New York health officials issued summonses to parents of three children Thursday for not vaccinating their children against measles, a violation of the city’s emergency order mandating immunizations to control a surging outbreak.
The adults face civil penalties of $1,000 if an officer upholds the summons at a hearing. Health officials identified three children who were exposed to the severe respiratory virus but were not vaccinated by Friday, violating the order. Skipping the hearing or not respond to the summons will result in a $2,000 fine. The children are in three households.
During the outbreak, the city has mandated vaccinations for people living in four hard-hit Zip codes in Brooklyn's Williamsburg section, home to tens of thousands of ultra-Orthodox Jews. Health officials also confirmed 359 cases as of Wednesday, an increase of 30 cases in two days.

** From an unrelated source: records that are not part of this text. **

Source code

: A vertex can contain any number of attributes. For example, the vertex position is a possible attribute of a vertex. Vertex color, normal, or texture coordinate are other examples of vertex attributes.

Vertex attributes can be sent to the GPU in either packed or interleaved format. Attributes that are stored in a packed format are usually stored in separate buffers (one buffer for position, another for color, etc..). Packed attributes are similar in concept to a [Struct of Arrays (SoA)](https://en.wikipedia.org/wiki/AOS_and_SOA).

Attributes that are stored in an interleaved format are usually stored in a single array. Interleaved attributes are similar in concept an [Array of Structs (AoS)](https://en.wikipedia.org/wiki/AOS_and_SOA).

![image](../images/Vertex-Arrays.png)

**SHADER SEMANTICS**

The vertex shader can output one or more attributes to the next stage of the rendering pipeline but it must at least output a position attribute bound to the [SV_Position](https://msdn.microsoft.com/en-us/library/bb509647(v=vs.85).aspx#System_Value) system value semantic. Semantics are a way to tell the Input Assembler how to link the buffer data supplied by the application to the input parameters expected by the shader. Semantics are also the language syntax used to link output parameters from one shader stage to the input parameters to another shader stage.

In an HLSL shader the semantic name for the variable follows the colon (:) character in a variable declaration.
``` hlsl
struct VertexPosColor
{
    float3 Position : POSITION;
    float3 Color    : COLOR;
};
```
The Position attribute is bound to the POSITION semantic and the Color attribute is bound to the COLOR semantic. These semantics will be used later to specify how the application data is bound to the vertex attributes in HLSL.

Because measles’ incubation period is long — seven to 21 days — health officials said they expect the outbreak to get worse before it gets better. “However, we can turn the tide by people getting vaccinated, especially before Passover, when families and communities gather,” said New York’s Health Commissioner Oxiris Barbot.
As part of the Health Department investigation, disease detectives trace where each infected person went while contagious and everyone they may have interacted with. If investigators find an unvaccinated child who could have been exposed to measles, that child's parents could be subject to fines, officials have said.
During a meeting Wednesday, the city's health board said it would be seeking civil, not criminal, penalties against the parents. Earlier in the week, a group of Brooklyn parents filed a lawsuit in Brooklyn Supreme Court, seeking to stop the city order. The plaintiffs say the order is unlawful because there is insufficient evidence of a measles epidemic or a dangerous enough outbreak to justify extraordinary measures, such as forced vaccination or criminal penalties.
The measure is the broadest vaccination order in the United States in nearly three decades. The nation has a long history of mandatory vaccinations dating back to a 1905 Supreme Court case that upheld Massachusetts' authority to require vaccination against smallpox during an epidemic after a man defied an order to be vaccinated. The case laid the foundation for public health laws in the United States.
New York Mayor Bill de Blasio, a Democrat, has said the city has sweeping emergency authority for such orders during a public health emergency.
Health officials also announced Thursday that they closed four additional schools for noncompliance with measles vaccine requirements.
Earlier in the week, officials closed a Williamsburg child care program for repeatedly not providing access to medical and attendance records, violating the emergency order. The order requires child care programs to exclude unvaccinated students and staffers and to maintain medical and attendance records on site. That child care program reopened Thursday.